● Exercise material
..........

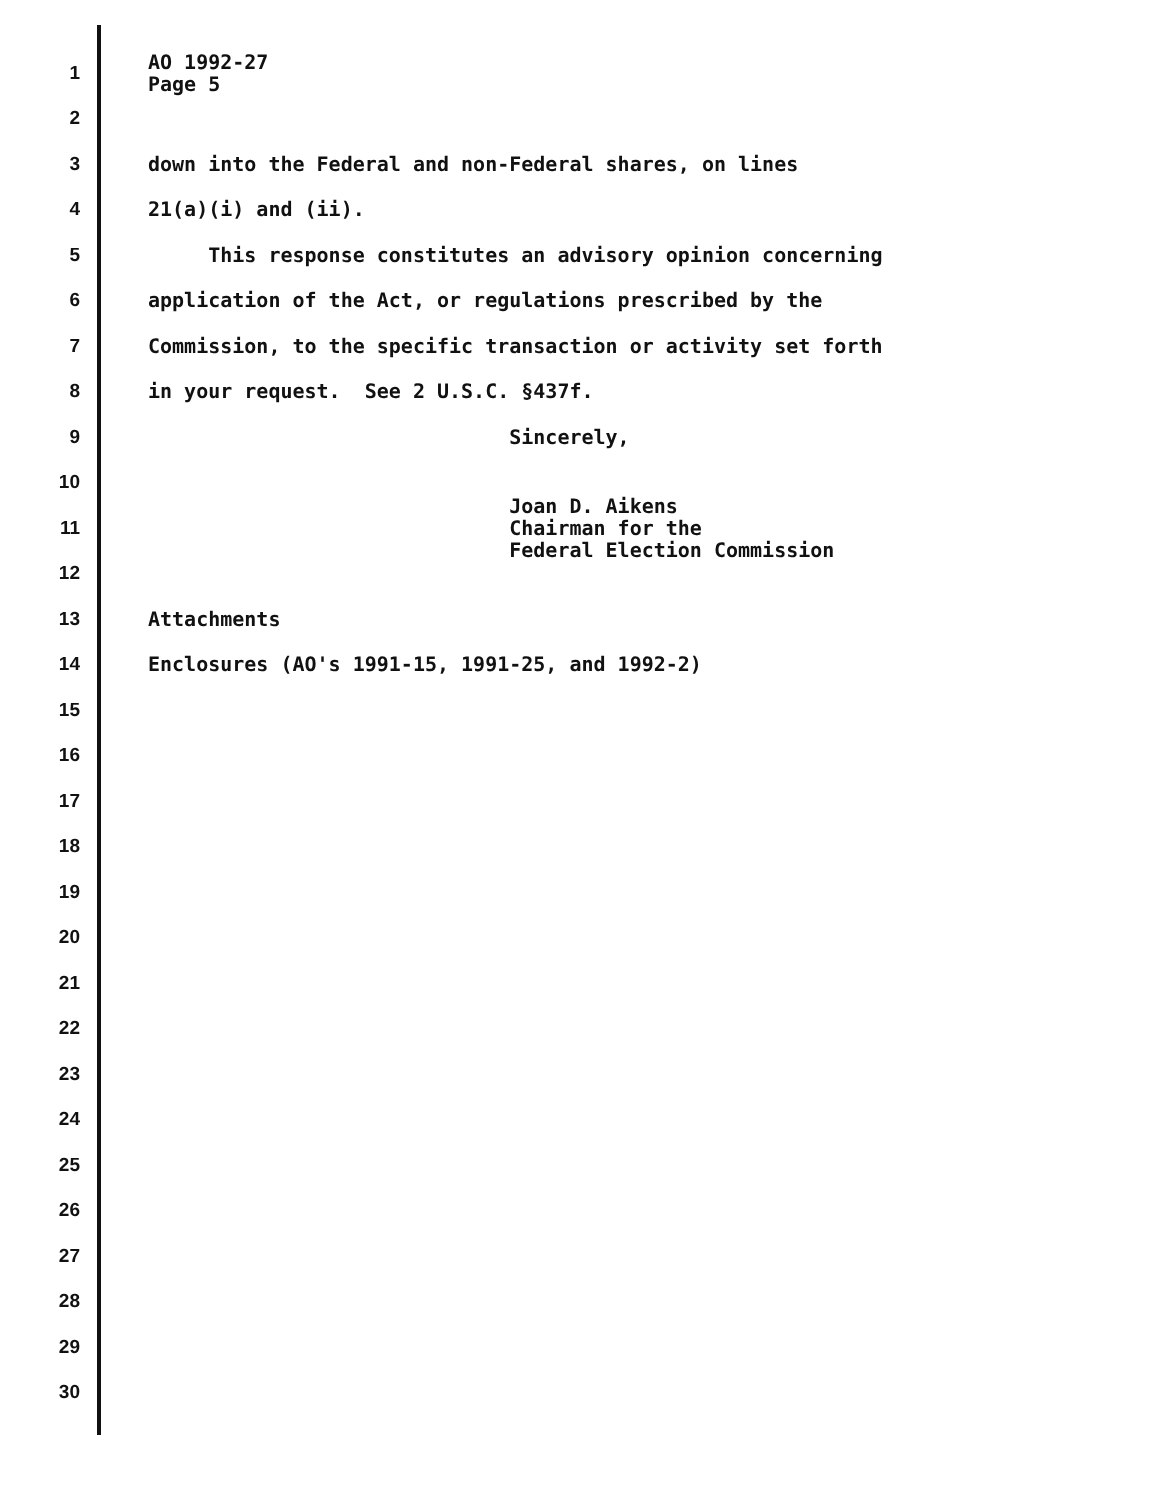1 AO 1992-27 Page 5
2
3 down into the Federal and non-Federal shares, on lines
4 21(a)(i) and (ii).
5 This response constitutes an advisory opinion concerning
6 application of the Act, or regulations prescribed by the
7 Commission, to the specific transaction or activity set forth
8 in your request. See 2 U.S.C. §437f.
9 Sincerely,
10
11 Joan D. Aikens Chairman for the Federal Election Commission
12
13 Attachments
14 Enclosures (AO's 1991-15, 1991-25, and 1992-2)
15
16
17
18
19
20
21
22
23
24
25
26
27
28
29
30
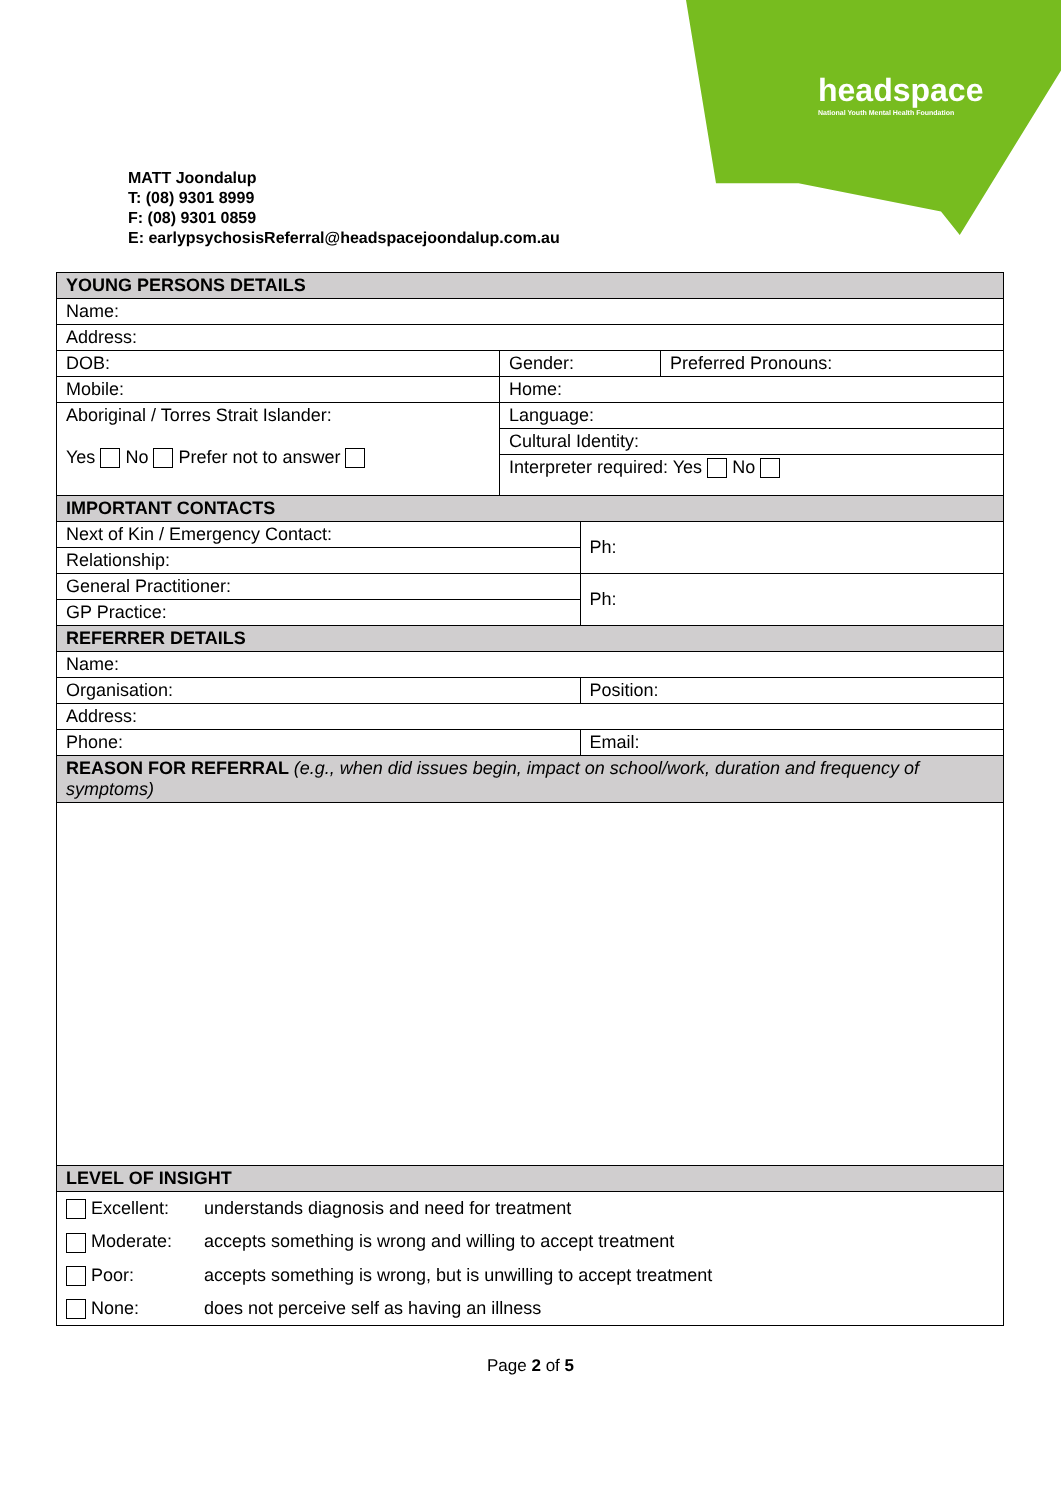headspace
National Youth Mental Health Foundation
MATT Joondalup
T: (08) 9301 8999
F: (08) 9301 0859
E: earlypsychosisReferral@headspacejoondalup.com.au
| YOUNG PERSONS DETAILS | | | |
| --- | --- | --- | --- |
| Name: | | | |
| Address: | | | |
| DOB: | Gender: | | Preferred Pronouns: |
| Mobile: | Home: | | |
| Aboriginal / Torres Strait Islander: Yes No Prefer not to answer | Language: | | |
| | Cultural Identity: | | |
| | Interpreter required: Yes No | | |
| IMPORTANT CONTACTS | | | |
| Next of Kin / Emergency Contact: | | Ph: | |
| Relationship: | | | |
| General Practitioner: | | Ph: | |
| GP Practice: | | | |
| REFERRER DETAILS | | | |
| Name: | | | |
| Organisation: | | Position: | |
| Address: | | | |
| Phone: | | Email: | |
| REASON FOR REFERRAL (e.g., when did issues begin, impact on school/work, duration and frequency of symptoms) | | | |
| LEVEL OF INSIGHT | | | |
| / Excellent: / understands diagnosis and need for treatment / / Moderate: / accepts something is wrong and willing to accept treatment / / Poor: / accepts something is wrong, but is unwilling to accept treatment / / None: / does not perceive self as having an illness / | | | |
Page 2 of 5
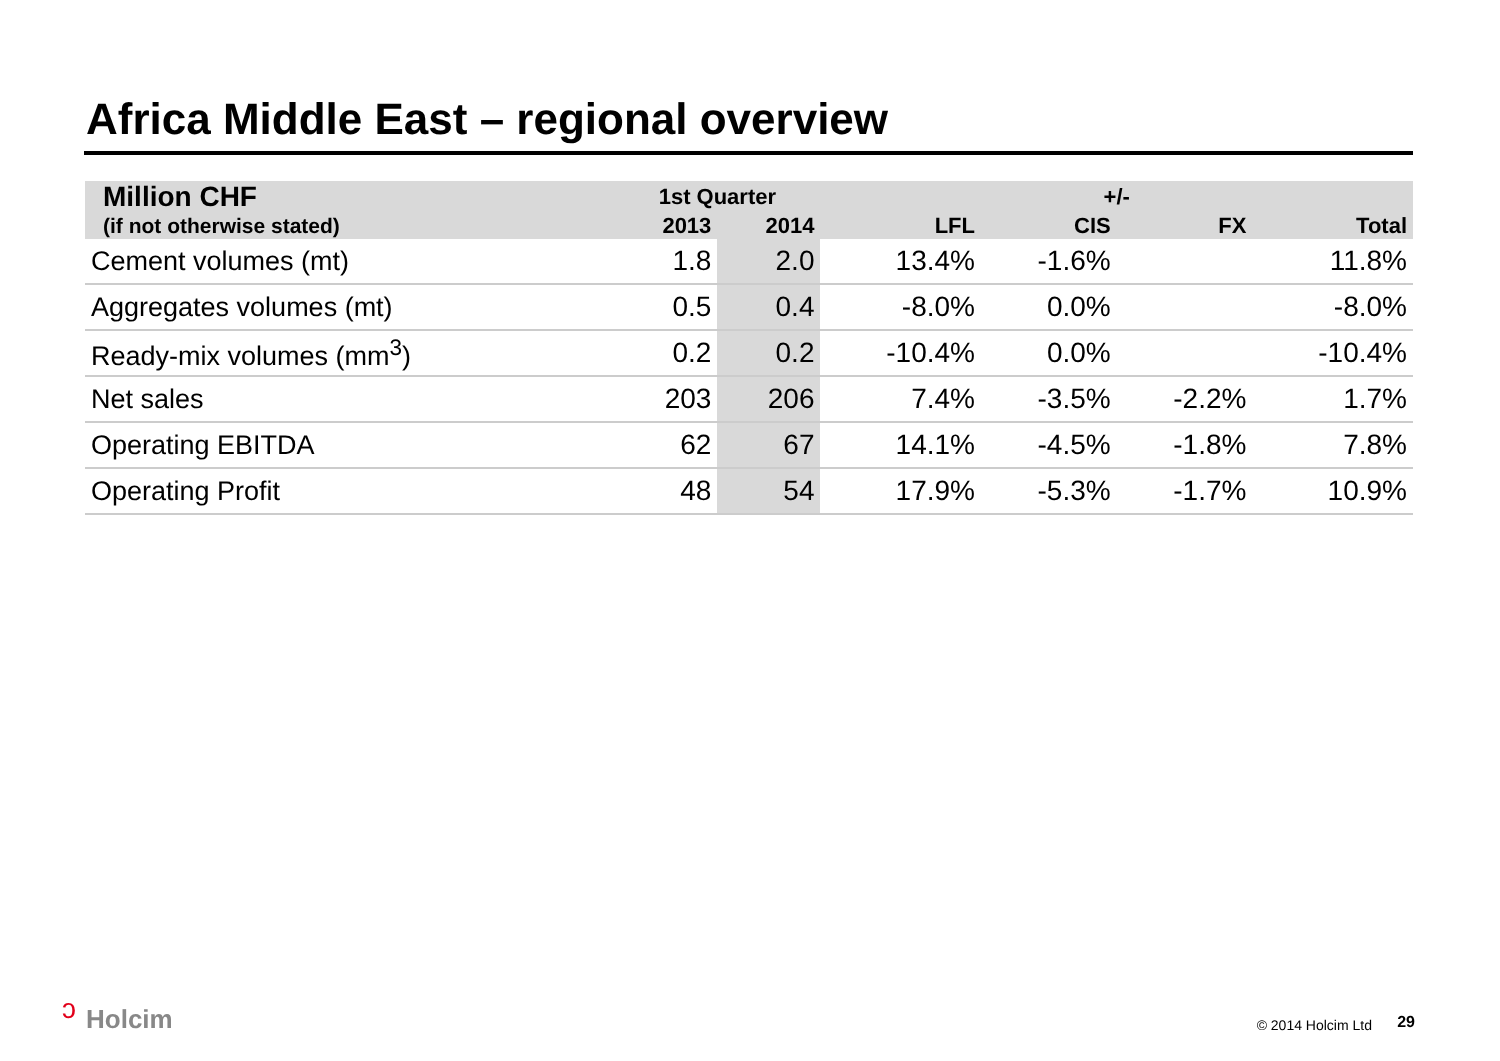Africa Middle East – regional overview
| Million CHF | 1st Quarter | | +/- | | | |
| --- | --- | --- | --- | --- | --- | --- |
| (if not otherwise stated) | 2013 | 2014 | LFL | CIS | FX | Total |
| Cement volumes (mt) | 1.8 | 2.0 | 13.4% | -1.6% | | 11.8% |
| Aggregates volumes (mt) | 0.5 | 0.4 | -8.0% | 0.0% | | -8.0% |
| Ready-mix volumes (mm<sup>3</sup>) | 0.2 | 0.2 | -10.4% | 0.0% | | -10.4% |
| Net sales | 203 | 206 | 7.4% | -3.5% | -2.2% | 1.7% |
| Operating EBITDA | 62 | 67 | 14.1% | -4.5% | -1.8% | 7.8% |
| Operating Profit | 48 | 54 | 17.9% | -5.3% | -1.7% | 10.9% |
ↄ Holcim © 2014 Holcim Ltd 29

..........

● What to do
Go through the listing above and report how many of its lines contain the word "volumes", with only the number as output.

● Solution to this task
3